Говорят, раньше леший казался нашим предкам внушительной фигурой. Тогда он, наподобие знаменитого мороза–воеводы, разгуливал по тайге, сбивая суковатой дубиной вершины елей. Но сейчас леший стал пониже, сгорбился, одряхлел, забыл о своей сказочной силе и подстерегает только подгулявших прохожих.

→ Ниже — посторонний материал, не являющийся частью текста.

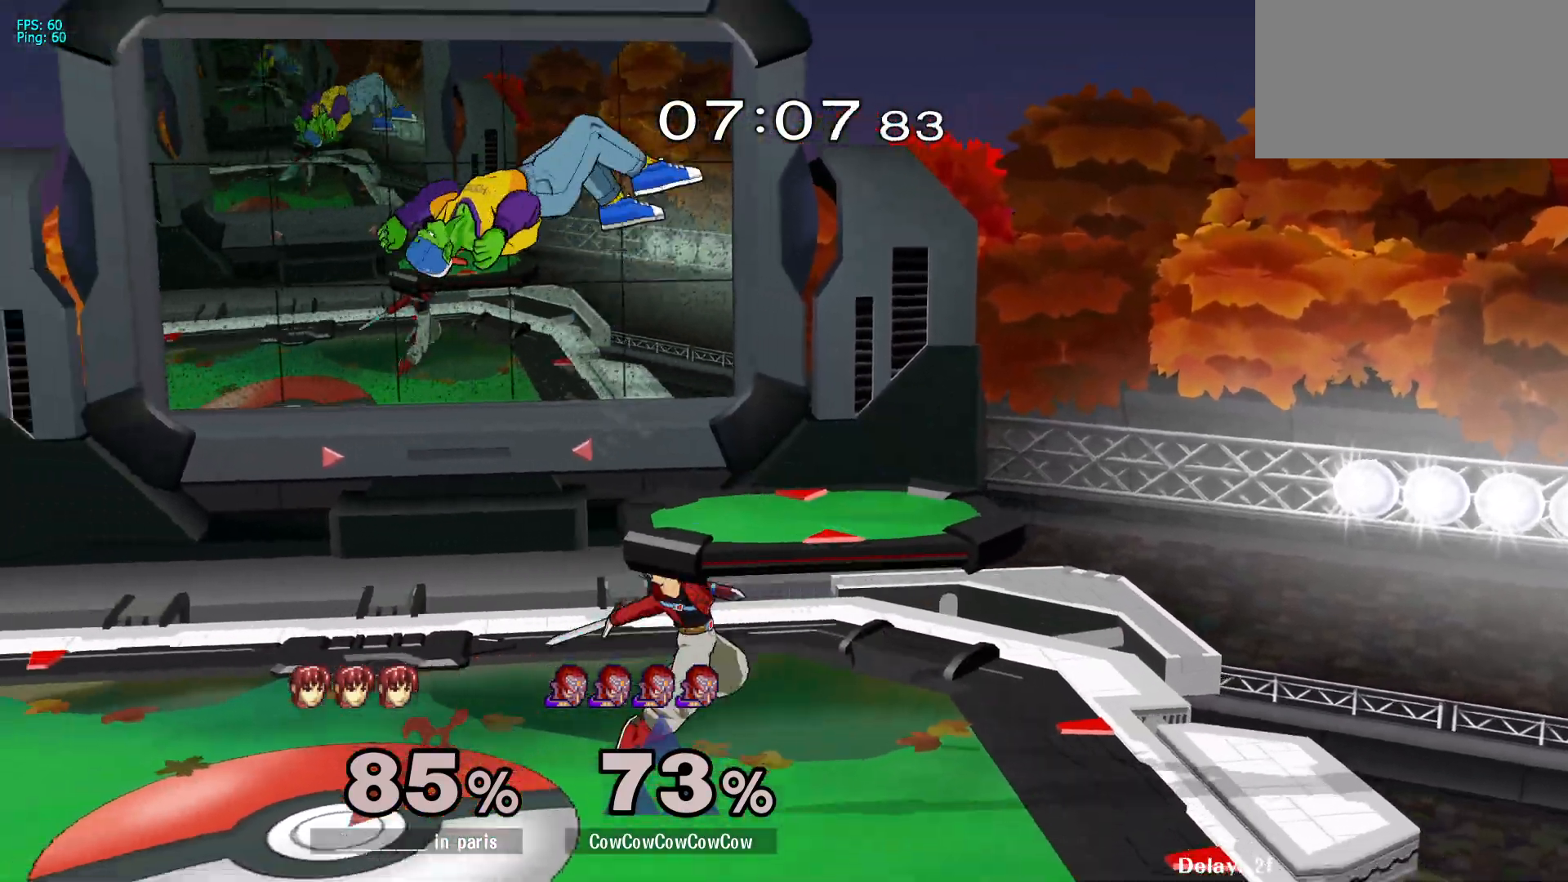
{"buttons": [], "events": [[50, "DPAD_DOWN", "down"], [83, "C_RIGHT", "down"], [183, "DPAD_DOWN", "up"], [200, "C_RIGHT", "up"], [200, "DPAD_LEFT", "down"], [217, "Z", "down"], [300, "Z", "up"], [350, "Z", "down"], [433, "DPAD_LEFT", "up"], [467, "Z", "up"]]}
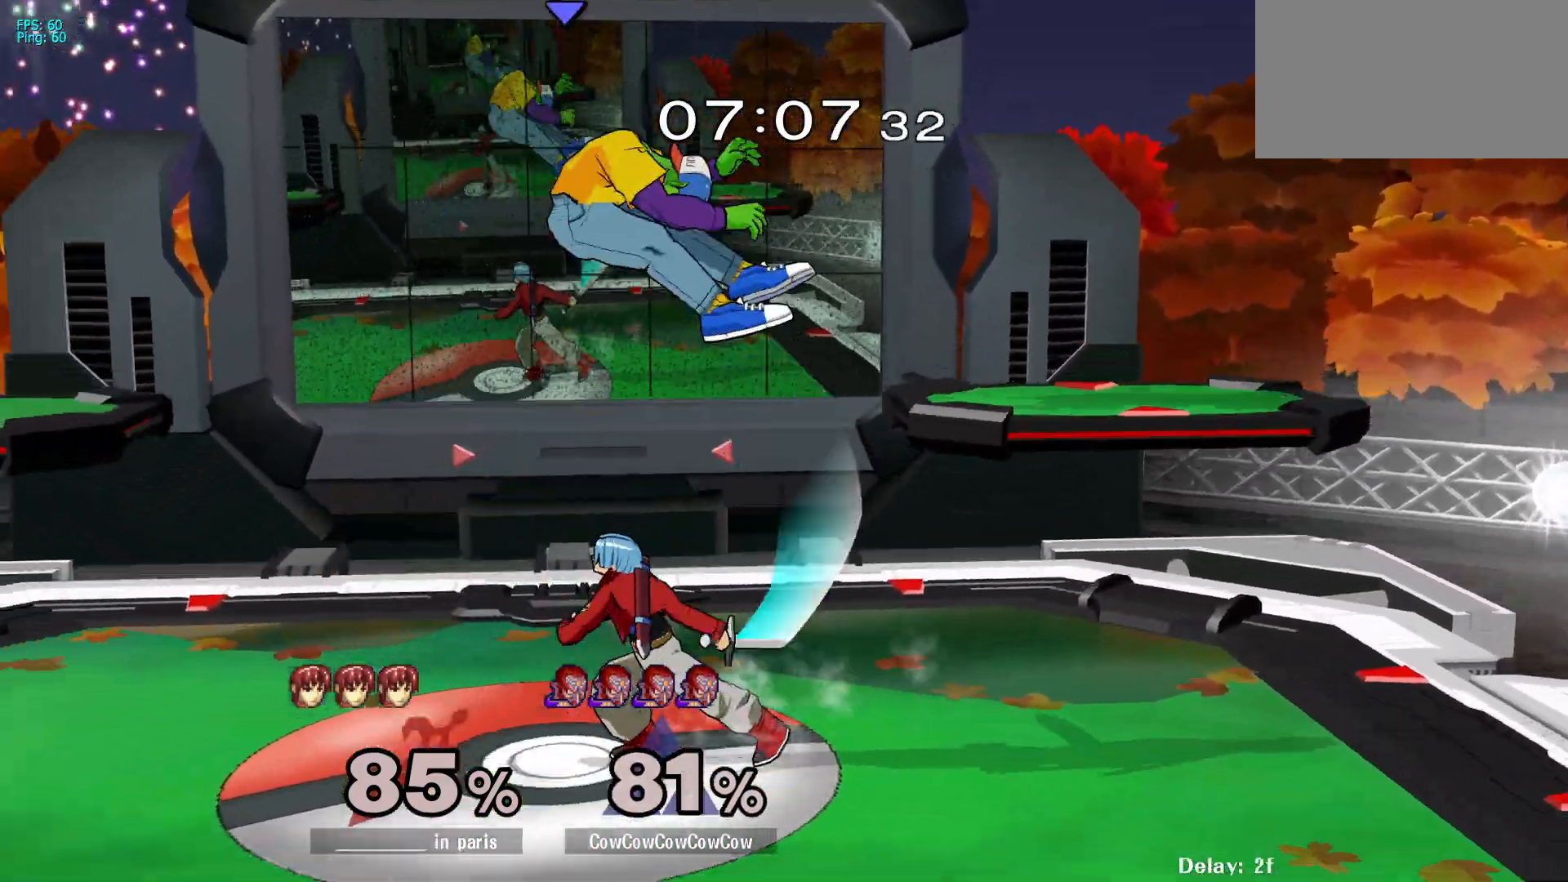
{"buttons": [], "events": []}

Я не хочу сейчас идти в лес, садиться около столетней ели и, выложив на смолистый пень многозначительную анкету, грозно требовать от трясущегося лесного скитальца искреннего признания. Пусть доживает свой век этот рассыпающийся старик с темной биографией, тем более что сейчас он вроде бы и не делает ничего плохого. И даже больше: говорят, что на старости лет к лесному плутню пришло раскаяние, и теперь он, всячески стараясь загладить свою прежнюю вину, дарит людям мир и покой взамен на обещания этих людей хранить свою мораль, соблюдать свои обязанности перед другими людьми даже тогда, когда никто из ближних не подсматривает за тобой.
Эти обещания и называются статьями отпуска, которые принимают на себя, в частности, пастухи…
Каждое утро мы выгоняем своих телушек из деревни. Куда гнать скот, решаем с вечера. Да мы никогда и не гнали своих телушек - мы просто открывали ворота из деревни в ту сторону, куда сегодня стаду положено было идти.